There is also another reason not to log on to SQL Server with the sa username. At times it will be essential to know who is running a particular query on a SQL Server database. In a production database, someone may be running an update of the data, which is filling up the disk space or filling up the transaction log. You will need to contact that person to check whether he or she can stop the process. If that person logs in as sa, you will have no idea who he or she is. However, if that person logged on with an identifiable name, he or she would have an ID in SQL Server, which you could track.

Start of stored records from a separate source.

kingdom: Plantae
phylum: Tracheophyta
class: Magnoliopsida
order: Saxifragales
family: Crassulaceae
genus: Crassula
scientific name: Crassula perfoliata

By restricting the sa login so that people have to use their own accounts, you can ensure a much higher degree of system monitoring and integrity.

There will be times that you want mixed mode authentication; it is perfectly acceptable to want this. Internet providers use mixed mode, because many applications may be on one web server. If this ISP is a reseller (in other words, many people around the globe use the one computer), you will not want these people to have the ability to see your data. You have also decided not to have sa as an administration logon at this point. So what do you do? Well, you create a logon ID that will have the access privileges you wish; in other words, it will have the ability to just see the data and work with the data you need, and no more. The ISP may require you to supply a user ID and password that it uses to create an account on its SQL Server instance. You will encounter more about this in Chapter 4.

Summary

By this point, you should understand the small differences between each version of SQL Server. You should also know how to check your computer to see whether it is suitable for a SQL Server installation.

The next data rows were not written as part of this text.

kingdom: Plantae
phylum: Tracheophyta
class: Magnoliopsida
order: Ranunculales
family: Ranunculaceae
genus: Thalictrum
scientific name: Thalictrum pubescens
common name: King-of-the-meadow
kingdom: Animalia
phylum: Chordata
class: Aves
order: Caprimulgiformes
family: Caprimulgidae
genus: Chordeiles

By following the steps given earlier, you should have a successful installation of SQL Server 2012 on your computer. You may even have completed the installation twice so that you have a development server installation as well as a test server installation. This is a good idea, and something to consider if you have only one installation so far. Whether you are working in a large corporation or are a “one-man band,” keeping your production and development code separate leads to greatly reduced complications if, when developing, you need to make a production fix.

This chapter introduced you to security in SQL Server so that you can feel comfortable knowing which way you want to implement this and how to deal with different usernames. You may not have any data yet, but you want to ensure that when you do, only the right people get to look at it!

You are now ready to explore SQL Server 2012. One of the best ways of managing SQL Server is by using SQL Server Management Studio, which will be discussed next.